You have likely seen a great deal of media in recent weeks about employment status, particularly in the emerging gig economy. Much of the debate is in relation to whether the individuals engaged are employees, workers or self-employed, writes Robert Frampton at Herrington Carmichael’s employment department.
This debate is not new. It predates smart phones and even your author. However, the gig economy has raised new questions as to how we consider employment status and how equipped the law is to deal with new economic practices.
As a generalisation, most individuals will be regarded as ’employees’; employees have the greatest range of employment rights. There will then be some individuals who are ‘workers’; these are often individuals who work on a more casual basis. More than ever there are also a lot of individuals who purport, or are told to purport, to be self-employed, essentially in business for themselves.
The distinction between statuses is important because of the rights associated with each status. A worker is not an employee but they do have some employment based rights. For example, workers are entitled to be paid annual leave and national minimum wage (NMW), whereas self-employed people are not entitled to paid annual leave or NMW.
Uber recently lost its appeal against the Employment Tribunal’s findings against it. The Employment Appeal Tribunal decided that the level of control exercised by Uber meant that the drivers were workers. It agreed with the Employment Tribunal that the complex contractual documentation which described the Uber drivers as self-employed did not reflect reality.
Uber has, however, said that it plans to appeal this decision again, so this may not be the end of the story. One can imagine that the potential costs to Uber are vast and possibly threaten its business model.
Deliveroo has, on the other hand, successfully fended off a demand from its couriers for union recognition and workers’ rights.
As collective bargaining rights only apply to individuals who are employed, the case was seen as a test whether the Central Arbitration Committee (CAC) which oversees collective bargaining law, would disagree that the couriers were self-employed. The CAC agreed with Deliveroo’s argument that there is the ability to ‘substitute’ in the Deliveroo contracts, in other words, the couriers could allow other couriers to take their place on a job, and as a result, they cannot be classed as workers.
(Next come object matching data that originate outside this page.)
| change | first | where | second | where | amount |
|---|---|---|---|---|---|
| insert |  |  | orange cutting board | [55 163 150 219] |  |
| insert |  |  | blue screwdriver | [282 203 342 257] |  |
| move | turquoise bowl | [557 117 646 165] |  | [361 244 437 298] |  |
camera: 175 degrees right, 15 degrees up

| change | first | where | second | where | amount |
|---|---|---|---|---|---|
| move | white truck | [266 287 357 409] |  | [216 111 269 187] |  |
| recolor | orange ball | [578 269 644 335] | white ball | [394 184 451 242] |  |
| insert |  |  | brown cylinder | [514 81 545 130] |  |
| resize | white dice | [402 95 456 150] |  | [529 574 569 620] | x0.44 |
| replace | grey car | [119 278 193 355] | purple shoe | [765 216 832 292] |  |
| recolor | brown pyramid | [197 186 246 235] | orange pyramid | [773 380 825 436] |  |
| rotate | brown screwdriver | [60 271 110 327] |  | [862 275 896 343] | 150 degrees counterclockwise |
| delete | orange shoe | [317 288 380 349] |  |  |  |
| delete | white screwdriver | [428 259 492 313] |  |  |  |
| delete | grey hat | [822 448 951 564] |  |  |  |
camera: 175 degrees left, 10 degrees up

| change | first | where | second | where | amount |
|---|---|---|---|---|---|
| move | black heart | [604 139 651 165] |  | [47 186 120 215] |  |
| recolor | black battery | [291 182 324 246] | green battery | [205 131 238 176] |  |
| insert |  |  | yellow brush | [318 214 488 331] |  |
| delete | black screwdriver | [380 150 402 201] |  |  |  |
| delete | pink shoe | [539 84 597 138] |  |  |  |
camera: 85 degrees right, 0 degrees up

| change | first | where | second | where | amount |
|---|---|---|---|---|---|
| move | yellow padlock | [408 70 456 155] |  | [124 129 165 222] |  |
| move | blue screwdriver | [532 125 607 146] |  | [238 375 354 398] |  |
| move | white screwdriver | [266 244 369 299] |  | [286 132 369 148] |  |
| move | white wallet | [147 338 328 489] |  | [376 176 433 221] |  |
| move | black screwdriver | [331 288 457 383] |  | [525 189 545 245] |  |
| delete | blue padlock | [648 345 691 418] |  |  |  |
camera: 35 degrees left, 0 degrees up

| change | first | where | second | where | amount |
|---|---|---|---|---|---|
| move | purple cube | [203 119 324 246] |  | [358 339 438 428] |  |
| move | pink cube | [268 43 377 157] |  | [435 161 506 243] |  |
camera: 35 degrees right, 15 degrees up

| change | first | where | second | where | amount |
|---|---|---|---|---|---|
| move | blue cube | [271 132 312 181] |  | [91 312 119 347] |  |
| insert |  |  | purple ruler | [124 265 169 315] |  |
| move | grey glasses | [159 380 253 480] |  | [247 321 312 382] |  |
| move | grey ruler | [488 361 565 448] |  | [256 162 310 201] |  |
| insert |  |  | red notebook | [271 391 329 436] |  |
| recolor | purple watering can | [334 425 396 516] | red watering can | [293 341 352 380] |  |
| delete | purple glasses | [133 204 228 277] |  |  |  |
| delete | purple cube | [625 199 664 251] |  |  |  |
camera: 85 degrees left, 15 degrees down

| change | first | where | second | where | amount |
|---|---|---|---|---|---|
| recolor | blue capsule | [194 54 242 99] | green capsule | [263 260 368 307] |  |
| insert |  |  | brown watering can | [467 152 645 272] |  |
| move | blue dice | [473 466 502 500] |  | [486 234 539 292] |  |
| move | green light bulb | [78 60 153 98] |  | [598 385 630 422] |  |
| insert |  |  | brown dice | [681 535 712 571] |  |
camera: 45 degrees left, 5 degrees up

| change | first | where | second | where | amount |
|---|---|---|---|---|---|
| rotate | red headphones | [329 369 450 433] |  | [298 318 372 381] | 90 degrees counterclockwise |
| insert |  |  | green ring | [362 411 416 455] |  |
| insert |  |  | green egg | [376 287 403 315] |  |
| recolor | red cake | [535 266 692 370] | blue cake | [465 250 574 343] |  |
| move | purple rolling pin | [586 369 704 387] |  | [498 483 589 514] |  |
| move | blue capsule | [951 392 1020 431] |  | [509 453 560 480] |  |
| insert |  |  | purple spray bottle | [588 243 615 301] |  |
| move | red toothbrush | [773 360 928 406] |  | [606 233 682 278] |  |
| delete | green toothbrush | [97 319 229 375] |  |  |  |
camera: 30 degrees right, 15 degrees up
This complements the Court of Appeal’s decision in Pimlico Plumbers. In the Pimlico Plumbers case the court set out that a crucial element of employment status was whether there is a contract to work personally.
What does this mean for employers?
The difficulty of employment status, which has evolved as a result of case law, is that it is dependent on the facts of each case. This can produce inconsistent results, making it difficult to know whether someone is truly self-employed. Another complication is that sometimes an individual can be self-employed for tax purposes but be a worker for employment status purposes. This is because tax law only distinguishes between the self-employed and the employed. There is no ‘worker’ category. This can create a very blurred picture.
Any business which operates unusual working arrangements, for example, casual workers, zero-hour workers, freelancers or consultants, will need to look at its arrangements more closely. This should include carrying out an audit of employment arrangements and contracts to ensure they are appropriate for the arrangements in reality.
Is the gig up?
The gig economy continues to grow and diversify. There will be more and more businesses that use mobile technology to engage with those who work for them. There is clearly a desire from businesses to have a flexible and, in some cases, low cost workforce. However, it would be extremely arrogant to suggest that all individuals involved are being exploited and need protection. That is not the case. Many individuals enjoy the flexibility that comes with self-employment and could not hold down ‘regular’ employment. However, moving forwards, a fair balance must be achieved between flexibility and security.
Given that it appears this is a low priority for the Government, at the current time, it will remain with individuals to challenge their status and, as a result, the gig economy will keep moving. However, we expect more high-profile cases in the near future.